Is there the equivalent for a `find` command in `hadoop`?
Solution 1
hadoop fs -find
was introduced in Apache Hadoop 2.7.0. Most likely you're using an older version hence you don't have it yet.
see: HADOOP-8989 for more information.
In the meantime you can use
hdfs dfs -ls -R <pattern>
e.g,: hdfs dfs -ls -R /demo/order*.*
but that's not as powerful as 'find' of course and lacks some basics. From what I understand people have been writing scripts around it to get over this problem.
Solution 2
If you are using the Cloudera stack, try the find tool:
org.apache.solr.hadoop.HdfsFindTool
Set the command to a bash variable:
COMMAND='hadoop jar /opt/cloudera/parcels/CDH/lib/solr/contrib/mr/search-mr-job.jar org.apache.solr.hadoop.HdfsFindTool'
Usage as follows:
${COMMAND} -find . -name "something" -type d ...
Solution 3
It you don't have the cloudera parcels available you can use awk.

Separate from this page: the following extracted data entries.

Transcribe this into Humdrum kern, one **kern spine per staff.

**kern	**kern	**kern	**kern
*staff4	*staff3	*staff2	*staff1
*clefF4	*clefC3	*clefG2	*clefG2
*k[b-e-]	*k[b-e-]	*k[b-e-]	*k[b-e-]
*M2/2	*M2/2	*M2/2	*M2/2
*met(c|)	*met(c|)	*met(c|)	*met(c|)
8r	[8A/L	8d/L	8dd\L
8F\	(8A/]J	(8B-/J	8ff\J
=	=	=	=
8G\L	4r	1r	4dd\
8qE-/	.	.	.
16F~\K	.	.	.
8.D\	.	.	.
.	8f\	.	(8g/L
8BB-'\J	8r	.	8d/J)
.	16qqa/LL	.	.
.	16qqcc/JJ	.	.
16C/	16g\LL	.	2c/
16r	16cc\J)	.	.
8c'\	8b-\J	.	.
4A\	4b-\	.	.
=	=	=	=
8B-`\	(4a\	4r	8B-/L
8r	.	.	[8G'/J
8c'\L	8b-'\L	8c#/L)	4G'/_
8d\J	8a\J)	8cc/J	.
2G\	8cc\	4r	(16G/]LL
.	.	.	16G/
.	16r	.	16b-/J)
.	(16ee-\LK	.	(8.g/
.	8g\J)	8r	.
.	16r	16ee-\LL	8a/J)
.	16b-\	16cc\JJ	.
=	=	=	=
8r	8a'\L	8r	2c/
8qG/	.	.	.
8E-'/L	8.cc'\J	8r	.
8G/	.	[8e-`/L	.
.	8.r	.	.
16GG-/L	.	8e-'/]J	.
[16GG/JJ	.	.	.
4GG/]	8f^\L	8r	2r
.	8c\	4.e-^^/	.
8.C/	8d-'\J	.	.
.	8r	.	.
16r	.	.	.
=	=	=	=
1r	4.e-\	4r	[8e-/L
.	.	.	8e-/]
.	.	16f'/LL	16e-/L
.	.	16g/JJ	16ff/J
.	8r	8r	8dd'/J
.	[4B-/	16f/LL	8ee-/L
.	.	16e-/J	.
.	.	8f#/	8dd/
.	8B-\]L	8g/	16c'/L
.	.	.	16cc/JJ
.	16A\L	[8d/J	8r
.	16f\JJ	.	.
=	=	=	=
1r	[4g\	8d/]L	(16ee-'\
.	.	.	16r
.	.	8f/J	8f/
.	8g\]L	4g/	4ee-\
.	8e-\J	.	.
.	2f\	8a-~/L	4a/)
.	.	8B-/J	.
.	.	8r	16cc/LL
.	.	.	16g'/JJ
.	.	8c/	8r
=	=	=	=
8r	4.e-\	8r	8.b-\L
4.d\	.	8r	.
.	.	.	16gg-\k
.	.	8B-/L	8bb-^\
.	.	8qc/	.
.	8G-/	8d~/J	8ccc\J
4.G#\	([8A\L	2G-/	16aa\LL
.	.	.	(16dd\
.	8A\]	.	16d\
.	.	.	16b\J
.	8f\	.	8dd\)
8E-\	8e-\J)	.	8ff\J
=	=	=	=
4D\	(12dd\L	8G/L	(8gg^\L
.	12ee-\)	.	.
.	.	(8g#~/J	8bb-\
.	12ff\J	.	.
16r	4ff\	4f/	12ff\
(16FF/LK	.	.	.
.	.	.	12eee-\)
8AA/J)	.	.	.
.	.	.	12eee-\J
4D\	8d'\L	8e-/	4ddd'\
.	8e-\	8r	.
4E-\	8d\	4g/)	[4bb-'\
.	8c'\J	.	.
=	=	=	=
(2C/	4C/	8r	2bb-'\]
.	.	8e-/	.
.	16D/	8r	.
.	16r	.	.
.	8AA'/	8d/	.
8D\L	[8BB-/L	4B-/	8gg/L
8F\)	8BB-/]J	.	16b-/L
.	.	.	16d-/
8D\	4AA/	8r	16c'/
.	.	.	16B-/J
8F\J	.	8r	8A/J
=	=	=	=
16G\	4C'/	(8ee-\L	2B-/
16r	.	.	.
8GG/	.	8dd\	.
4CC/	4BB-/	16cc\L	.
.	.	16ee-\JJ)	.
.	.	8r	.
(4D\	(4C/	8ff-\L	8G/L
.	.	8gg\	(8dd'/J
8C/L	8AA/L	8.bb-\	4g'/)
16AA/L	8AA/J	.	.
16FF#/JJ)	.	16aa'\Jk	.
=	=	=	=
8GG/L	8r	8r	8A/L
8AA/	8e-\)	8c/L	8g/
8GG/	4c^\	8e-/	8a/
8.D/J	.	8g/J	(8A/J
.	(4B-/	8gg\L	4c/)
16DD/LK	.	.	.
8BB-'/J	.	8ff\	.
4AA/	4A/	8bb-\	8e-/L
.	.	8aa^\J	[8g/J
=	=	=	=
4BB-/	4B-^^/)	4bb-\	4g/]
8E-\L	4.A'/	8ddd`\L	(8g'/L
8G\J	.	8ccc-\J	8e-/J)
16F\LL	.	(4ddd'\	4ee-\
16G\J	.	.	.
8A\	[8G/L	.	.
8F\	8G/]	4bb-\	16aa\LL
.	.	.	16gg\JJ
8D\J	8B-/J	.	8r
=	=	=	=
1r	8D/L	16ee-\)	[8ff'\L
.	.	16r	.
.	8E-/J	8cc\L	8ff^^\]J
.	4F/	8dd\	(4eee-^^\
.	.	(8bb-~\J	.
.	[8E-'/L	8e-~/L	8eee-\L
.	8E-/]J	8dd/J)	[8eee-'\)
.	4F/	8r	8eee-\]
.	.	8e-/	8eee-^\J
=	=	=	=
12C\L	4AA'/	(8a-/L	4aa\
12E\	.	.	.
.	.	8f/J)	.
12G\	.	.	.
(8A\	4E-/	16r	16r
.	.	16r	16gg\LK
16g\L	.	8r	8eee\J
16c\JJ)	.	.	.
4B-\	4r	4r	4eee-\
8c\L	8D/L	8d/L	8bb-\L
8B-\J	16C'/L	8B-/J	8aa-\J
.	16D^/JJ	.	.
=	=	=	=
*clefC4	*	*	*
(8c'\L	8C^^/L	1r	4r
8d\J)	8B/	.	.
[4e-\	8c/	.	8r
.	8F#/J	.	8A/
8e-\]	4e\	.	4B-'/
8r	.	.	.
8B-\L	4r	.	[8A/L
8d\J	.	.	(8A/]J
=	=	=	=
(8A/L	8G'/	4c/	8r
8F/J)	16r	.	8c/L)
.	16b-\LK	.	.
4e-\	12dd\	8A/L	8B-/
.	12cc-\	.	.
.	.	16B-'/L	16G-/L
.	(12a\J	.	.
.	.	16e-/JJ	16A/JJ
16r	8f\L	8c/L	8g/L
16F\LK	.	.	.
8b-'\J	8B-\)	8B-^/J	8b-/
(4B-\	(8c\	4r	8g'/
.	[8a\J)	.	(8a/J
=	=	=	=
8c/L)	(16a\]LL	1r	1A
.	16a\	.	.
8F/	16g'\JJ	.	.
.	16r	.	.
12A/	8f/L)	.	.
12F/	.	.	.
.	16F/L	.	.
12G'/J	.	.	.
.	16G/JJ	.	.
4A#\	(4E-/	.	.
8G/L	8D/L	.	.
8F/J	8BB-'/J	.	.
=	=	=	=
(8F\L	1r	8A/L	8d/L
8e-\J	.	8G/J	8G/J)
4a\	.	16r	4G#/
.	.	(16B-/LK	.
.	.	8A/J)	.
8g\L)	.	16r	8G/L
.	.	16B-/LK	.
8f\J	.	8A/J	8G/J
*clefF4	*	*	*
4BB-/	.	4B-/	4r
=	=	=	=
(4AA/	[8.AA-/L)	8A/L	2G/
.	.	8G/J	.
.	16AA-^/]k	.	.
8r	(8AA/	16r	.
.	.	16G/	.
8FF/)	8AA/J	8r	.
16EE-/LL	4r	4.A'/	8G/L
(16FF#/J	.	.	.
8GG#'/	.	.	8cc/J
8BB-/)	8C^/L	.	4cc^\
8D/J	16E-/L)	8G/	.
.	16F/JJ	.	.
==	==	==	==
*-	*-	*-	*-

hdfs dfs -ls -R /some_path | awk -F / '/^d/ && (NF <= 5) && /something/'
that's almost equivalent to the find . -type d -name "*something*" -maxdepth 4
command.
Comments
-
makansij almost 2 years
I know that from the terminal, one can do a
find
command to find files such as :find . -type d -name "*something*" -maxdepth 4
But, when I am in the hadoop file system, I have not found a way to do this.
hadoop fs -find ....
throws an error.
How do people traverse files in hadoop? I'm using
hadoop 2.6.0-cdh5.4.1
. -
user9074332 over 4 yearsThanks. Any idea how to use the
hadoop fs -find
"expression" option? The docs say:The following operators are recognised: expression -a expression expression -and expression expression expression
but i have no idea what this means.`